§ **Your goal**
Go through the listing below and show each line that has the word "histopathology".
** Opening The data block **
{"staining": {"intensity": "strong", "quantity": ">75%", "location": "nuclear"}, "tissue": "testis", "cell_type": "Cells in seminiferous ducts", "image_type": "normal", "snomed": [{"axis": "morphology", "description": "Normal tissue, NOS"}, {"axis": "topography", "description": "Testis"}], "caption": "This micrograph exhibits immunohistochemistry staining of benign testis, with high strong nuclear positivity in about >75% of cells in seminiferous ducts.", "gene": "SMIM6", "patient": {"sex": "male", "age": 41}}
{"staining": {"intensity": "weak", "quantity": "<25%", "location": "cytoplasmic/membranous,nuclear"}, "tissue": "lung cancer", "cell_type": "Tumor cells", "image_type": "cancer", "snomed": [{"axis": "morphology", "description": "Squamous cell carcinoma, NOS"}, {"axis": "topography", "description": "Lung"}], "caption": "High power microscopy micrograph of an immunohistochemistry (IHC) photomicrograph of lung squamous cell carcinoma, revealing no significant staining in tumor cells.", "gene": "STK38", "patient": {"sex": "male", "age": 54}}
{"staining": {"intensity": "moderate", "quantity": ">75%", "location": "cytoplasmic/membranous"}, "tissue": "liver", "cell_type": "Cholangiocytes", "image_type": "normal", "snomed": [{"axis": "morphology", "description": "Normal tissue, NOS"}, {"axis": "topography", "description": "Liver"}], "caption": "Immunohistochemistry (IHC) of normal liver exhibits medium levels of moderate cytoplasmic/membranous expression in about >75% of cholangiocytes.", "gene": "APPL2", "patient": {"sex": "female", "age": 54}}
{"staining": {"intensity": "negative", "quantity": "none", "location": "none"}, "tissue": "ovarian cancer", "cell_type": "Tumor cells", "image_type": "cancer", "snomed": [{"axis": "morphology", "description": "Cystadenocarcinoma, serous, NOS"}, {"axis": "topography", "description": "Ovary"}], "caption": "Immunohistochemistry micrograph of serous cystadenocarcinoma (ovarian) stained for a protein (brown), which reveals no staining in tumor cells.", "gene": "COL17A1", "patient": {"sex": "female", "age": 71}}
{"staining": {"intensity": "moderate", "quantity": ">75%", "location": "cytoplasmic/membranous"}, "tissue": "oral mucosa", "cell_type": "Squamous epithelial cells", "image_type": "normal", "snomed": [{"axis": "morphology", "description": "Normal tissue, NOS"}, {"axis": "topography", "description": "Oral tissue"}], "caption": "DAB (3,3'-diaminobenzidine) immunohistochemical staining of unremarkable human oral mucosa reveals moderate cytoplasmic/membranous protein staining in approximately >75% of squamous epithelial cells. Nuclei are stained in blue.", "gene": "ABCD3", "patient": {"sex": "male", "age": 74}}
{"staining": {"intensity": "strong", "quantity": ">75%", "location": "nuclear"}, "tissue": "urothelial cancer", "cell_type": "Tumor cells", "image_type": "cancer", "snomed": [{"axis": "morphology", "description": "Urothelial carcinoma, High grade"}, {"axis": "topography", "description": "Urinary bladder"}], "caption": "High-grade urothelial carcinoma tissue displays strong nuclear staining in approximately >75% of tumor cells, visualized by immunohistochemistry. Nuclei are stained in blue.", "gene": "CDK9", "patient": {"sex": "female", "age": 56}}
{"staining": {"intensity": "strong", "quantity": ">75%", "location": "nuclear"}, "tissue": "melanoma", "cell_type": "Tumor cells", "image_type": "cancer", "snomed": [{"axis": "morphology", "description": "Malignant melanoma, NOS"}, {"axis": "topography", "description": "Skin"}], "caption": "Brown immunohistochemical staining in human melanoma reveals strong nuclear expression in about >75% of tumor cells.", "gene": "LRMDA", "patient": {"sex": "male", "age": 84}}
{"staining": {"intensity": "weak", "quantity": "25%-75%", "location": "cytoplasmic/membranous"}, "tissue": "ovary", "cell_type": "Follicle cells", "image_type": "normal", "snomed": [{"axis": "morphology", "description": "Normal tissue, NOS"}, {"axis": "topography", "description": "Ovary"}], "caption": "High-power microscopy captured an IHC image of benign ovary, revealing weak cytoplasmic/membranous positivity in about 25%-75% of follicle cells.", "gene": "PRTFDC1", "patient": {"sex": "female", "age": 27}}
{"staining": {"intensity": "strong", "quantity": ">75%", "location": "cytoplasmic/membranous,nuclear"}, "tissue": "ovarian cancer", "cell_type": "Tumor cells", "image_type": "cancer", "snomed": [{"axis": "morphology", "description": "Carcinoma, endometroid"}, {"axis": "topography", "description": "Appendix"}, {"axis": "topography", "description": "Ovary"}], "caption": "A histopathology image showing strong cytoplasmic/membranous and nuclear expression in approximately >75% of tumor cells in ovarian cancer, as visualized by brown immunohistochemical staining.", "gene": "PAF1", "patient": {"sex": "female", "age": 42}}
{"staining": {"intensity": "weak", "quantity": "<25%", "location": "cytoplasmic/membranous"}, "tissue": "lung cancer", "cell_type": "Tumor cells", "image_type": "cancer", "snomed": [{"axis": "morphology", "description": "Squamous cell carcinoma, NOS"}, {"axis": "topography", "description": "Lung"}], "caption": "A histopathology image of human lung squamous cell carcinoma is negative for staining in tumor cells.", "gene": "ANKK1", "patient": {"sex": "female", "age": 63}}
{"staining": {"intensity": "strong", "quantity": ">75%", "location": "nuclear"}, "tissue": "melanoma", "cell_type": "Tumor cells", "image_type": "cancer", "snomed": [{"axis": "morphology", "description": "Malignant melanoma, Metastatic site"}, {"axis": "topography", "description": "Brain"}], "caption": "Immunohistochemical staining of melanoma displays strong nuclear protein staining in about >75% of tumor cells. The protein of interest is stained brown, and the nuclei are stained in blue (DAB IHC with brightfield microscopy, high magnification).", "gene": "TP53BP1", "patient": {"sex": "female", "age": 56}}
** Closing The data block **
§ **Finished exercise**
{"staining": {"intensity": "strong", "quantity": ">75%", "location": "cytoplasmic/membranous,nuclear"}, "tissue": "ovarian cancer", "cell_type": "Tumor cells", "image_type": "cancer", "snomed": [{"axis": "morphology", "description": "Carcinoma, endometroid"}, {"axis": "topography", "description": "Appendix"}, {"axis": "topography", "description": "Ovary"}], "caption": "A histopathology image showing strong cytoplasmic/membranous and nuclear expression in approximately >75% of tumor cells in ovarian cancer, as visualized by brown immunohistochemical staining.", "gene": "PAF1", "patient": {"sex": "female", "age": 42}}
{"staining": {"intensity": "weak", "quantity": "<25%", "location": "cytoplasmic/membranous"}, "tissue": "lung cancer", "cell_type": "Tumor cells", "image_type": "cancer", "snomed": [{"axis": "morphology", "description": "Squamous cell carcinoma, NOS"}, {"axis": "topography", "description": "Lung"}], "caption": "A histopathology image of human lung squamous cell carcinoma is negative for staining in tumor cells.", "gene": "ANKK1", "patient": {"sex": "female", "age": 63}}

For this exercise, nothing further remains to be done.